Hence, the use of Bland-Altman method evidenced that 6MWT, gait speed, OLST and SPPB showed substantial bias and large disproportion of the LOA. This case, large ICC values but lack of agreement with Bland-Altman method, was also found when establishing reliability of some motor tests32. Gait speed, and 6MWT achieved higher results when testing before the HD session, while balance achieved higher results on non-HD days. Fatigue, as a result of administering all the tests in a row on a non-HD day could explain why some tests obtained poorer results on non-HD days, which should not affect balance. Previous research has tested a battery of three test on non-HD days 33. Clinical feasibility does not allow us to test patients on several non-HD days because these participants already spend many hours in a clinical setting for their treatments and so it would be difficult to convince them to spend extra time in for physical function testing alone. Finally, our results may help to clarify which tests could be measured before the HD session by the same rater, because there is no consensus on this regard and clinical applicability should be considered to extend testing into routine treatment.

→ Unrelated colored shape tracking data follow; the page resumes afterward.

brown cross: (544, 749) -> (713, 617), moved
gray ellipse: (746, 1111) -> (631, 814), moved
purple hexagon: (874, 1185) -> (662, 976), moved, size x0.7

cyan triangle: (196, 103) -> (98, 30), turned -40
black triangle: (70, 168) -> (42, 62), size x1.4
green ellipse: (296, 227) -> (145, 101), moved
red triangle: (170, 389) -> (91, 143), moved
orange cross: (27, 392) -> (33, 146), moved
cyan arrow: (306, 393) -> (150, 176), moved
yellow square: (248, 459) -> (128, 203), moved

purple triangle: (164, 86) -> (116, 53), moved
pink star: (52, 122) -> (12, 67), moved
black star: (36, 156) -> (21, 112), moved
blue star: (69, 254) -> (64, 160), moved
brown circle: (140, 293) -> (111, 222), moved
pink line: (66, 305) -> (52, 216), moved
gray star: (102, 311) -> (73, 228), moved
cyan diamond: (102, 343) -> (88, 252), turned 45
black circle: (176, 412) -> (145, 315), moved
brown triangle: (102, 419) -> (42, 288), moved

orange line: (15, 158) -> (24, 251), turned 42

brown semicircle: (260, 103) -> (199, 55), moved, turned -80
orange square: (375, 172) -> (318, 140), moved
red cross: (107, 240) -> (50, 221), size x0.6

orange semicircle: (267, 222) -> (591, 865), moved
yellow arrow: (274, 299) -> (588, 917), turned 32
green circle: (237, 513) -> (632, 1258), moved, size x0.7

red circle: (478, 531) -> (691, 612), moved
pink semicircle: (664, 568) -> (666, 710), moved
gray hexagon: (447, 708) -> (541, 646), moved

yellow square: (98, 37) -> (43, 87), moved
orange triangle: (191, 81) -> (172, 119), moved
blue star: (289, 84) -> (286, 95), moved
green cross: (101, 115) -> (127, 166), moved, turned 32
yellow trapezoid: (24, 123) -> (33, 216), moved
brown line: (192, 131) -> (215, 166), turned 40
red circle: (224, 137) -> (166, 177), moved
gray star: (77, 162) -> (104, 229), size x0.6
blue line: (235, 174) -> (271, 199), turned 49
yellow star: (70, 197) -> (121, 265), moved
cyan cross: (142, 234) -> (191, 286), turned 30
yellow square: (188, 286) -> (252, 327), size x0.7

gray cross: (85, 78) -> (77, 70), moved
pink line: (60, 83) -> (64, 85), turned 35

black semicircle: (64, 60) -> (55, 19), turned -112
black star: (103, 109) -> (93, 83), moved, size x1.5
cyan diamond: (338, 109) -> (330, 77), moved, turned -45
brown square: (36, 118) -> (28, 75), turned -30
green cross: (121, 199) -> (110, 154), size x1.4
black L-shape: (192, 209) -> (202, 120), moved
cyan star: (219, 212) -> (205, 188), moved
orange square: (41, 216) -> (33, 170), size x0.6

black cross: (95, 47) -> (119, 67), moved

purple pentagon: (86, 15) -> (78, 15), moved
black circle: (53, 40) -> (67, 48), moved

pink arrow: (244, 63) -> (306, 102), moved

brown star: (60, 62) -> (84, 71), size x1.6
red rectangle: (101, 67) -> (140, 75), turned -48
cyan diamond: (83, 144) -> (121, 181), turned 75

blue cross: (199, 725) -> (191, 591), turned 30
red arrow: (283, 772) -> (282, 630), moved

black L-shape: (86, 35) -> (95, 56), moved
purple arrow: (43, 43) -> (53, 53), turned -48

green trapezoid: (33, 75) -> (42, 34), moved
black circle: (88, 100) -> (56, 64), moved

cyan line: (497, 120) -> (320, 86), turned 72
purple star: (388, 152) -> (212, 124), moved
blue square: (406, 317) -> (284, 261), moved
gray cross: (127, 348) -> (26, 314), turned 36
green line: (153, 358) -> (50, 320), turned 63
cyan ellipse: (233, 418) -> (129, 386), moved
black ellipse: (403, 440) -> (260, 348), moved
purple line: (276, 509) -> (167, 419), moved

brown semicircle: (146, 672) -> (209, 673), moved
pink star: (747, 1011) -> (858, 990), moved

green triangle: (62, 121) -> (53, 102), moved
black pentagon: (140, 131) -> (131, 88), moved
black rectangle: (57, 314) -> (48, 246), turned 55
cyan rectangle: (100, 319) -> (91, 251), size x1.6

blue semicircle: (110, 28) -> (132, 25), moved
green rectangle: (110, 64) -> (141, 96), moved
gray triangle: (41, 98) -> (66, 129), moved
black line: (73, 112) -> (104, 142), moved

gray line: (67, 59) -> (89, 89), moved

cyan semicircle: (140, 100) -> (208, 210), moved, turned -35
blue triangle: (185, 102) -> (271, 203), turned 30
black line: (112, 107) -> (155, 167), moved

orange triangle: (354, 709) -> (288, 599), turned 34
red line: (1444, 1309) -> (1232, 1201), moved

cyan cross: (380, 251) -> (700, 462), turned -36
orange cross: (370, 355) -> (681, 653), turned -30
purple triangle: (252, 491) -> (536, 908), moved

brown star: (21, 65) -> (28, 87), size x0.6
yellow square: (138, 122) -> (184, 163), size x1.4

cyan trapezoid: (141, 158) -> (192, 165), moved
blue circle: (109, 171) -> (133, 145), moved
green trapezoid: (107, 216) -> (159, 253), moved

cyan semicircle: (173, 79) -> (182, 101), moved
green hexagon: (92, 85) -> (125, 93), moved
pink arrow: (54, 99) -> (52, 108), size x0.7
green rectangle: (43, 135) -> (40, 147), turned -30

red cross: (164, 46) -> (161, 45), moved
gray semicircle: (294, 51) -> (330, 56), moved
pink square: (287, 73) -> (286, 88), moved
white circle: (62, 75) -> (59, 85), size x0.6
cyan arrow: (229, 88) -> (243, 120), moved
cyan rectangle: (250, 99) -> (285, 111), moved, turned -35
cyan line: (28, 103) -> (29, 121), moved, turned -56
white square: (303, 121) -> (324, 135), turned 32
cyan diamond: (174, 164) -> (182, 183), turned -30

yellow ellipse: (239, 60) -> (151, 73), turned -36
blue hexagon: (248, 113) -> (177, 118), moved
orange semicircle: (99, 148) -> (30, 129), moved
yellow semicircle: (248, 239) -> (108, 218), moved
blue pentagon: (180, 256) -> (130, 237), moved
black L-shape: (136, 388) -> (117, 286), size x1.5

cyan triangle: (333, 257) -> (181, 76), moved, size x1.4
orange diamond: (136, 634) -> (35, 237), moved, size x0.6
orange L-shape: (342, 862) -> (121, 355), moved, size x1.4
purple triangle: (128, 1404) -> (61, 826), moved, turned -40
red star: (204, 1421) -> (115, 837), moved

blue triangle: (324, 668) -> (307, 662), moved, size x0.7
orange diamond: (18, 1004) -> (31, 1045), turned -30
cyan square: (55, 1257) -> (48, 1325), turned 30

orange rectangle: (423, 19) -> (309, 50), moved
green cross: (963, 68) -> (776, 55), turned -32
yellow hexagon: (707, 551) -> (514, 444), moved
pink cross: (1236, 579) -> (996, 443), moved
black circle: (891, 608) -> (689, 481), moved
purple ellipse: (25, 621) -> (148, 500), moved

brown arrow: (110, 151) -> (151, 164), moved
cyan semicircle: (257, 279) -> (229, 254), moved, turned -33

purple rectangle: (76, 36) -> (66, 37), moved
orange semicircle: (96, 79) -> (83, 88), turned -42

The main strength of this study was that, to the best of our knowledge, this was the first time that the reproducibility of physical function tests in patients undergoing HD has been tested with different test administration timings. Assessment at the nephrology units could be difficult to implement because of a lack of human resources and logistics in many clinical settings. Thus, it is important to be flexible regarding the test timing in this cohort, but it is also important to note that these changes impact the reproducibility of several commonly used physical function tests. The main weaknesses of this work were that the sample size was relatively small. Another limitation is that we did not make two measurements with each timing. Since there was only one-week difference between measurements, we believe we may assume that there were no systematic biases between measurements within subjects and that the within-subject SDs were similar for all measurements.
Our results have important implications in the implementation of physical function testing in HD units and indicate that the same assessors should test patients. Future work should be multicentric and include higher sample sizes to confirm it and should also aim to clarify the ideal battery for clinical assessments in this population by assessing other tests, such as lower-muscle strength tests.